Durante seis semanas, oferta de quem achou que talvez ajudasse à minhas responsabilidades internacionais, tive a experiência inédita do coaching via zoom com uma técnica inglesa, ex-jornalista da BBC. O que fizemos durante seis horas no total? Conversámos. Não estabelecemos objectivos, não desenhámos um roadmap, não discutimos estratégias, embora tivéssemos pensado e falado sobre isso. Durante seis horas fiz da palavra partilhada um reduto e um alimento (Pe.

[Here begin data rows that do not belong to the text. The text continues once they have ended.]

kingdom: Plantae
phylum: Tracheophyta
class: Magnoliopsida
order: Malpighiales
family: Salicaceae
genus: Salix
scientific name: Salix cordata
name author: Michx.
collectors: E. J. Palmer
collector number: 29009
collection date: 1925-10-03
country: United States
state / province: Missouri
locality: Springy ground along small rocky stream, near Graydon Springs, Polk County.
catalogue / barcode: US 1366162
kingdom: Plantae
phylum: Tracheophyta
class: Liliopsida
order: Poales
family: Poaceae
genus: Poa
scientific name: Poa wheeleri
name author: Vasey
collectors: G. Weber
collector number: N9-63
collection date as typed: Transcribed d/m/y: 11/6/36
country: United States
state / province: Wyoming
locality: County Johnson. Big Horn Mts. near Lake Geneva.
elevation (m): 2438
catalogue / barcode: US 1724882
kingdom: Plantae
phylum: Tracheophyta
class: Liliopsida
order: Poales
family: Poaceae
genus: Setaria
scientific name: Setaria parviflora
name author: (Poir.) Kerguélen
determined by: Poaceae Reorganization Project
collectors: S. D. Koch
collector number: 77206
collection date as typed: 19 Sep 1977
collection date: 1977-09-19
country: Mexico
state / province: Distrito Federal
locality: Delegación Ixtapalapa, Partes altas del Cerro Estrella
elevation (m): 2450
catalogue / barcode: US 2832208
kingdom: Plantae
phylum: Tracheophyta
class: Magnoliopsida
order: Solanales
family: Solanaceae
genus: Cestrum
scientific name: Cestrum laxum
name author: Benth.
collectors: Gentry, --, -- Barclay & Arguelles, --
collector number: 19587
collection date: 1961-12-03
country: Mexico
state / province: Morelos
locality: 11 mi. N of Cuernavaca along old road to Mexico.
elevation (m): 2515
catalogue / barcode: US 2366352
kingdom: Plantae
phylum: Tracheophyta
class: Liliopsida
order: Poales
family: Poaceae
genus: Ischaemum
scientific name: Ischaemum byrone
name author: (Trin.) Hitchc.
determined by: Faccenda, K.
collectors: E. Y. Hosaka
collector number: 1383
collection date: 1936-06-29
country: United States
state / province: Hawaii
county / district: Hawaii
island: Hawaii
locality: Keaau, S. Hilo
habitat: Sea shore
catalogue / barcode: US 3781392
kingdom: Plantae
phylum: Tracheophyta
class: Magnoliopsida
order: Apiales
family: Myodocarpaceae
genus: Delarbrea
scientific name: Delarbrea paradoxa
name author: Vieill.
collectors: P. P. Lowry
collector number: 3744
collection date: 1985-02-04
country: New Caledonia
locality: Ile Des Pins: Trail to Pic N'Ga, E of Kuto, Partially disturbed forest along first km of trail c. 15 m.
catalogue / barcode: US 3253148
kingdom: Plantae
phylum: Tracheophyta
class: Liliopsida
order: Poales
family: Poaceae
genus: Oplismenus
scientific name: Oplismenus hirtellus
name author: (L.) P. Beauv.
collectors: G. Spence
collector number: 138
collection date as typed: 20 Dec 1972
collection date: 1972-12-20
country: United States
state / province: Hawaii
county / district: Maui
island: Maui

Tolentino) tendo encontrado, numa total desconhecida, um eco mais purificado das minhas palavras pensadas num inglês imperfeito. Não fiz catarse, não falei do passado doloroso ou da precisão das memórias; falei e ouvi e, talvez mais importante, ouvi-me. O reflexo das minhas palavras chegou-me mais nítido, mais pedagógico, mais construtivo, mais depurado. À despedida, e repetindo uma fórmula usada e abusada, agradeci por alguém ter ouvido o que eu queria dizer a mim próprio, um homem numa circunstância específica, com responsabilidades específicas. 

Conversar é uma palavra onde cabem muitos mundos: conversamos para aprender, para desabafar, para nos ouvirmos. Como diz o Pe. Tolentino, [f]requentar os outros capacita-nos para o encontro connosco mesmos e o conhecimento próprio dá-nos chaves para viver a aventura da alteridade. Num certo sentido, a conversa é um livro pré-Gutemberg e, por isso, um acto único que deve ser preservado e acarinhado. É um exercício de oralidade, sujeito à economia da memória ou da (pouca) atenção que damos aos outros, porque o tempo é o do ecrã, da voragem e do imediatismo, do desejo de leveza e de sucesso. Iona e os pais brasileiros em luto vivem realidades iguais: não só perderam os seus filhos para a morte como não têm interlocutores. O cocheiro socorreu-se do cavalo, os pais recorreram aos grupos de ajuda; em ambos os casos tudo é monólogo, porque não há interlocutores com quem exercer o gosto da troca. Não basta que nos oiçam, nem sempre queremos que nos digam. Mas no coração dos que sentem a vantagem da conversa há sempre o desejo de um compasso partilhado.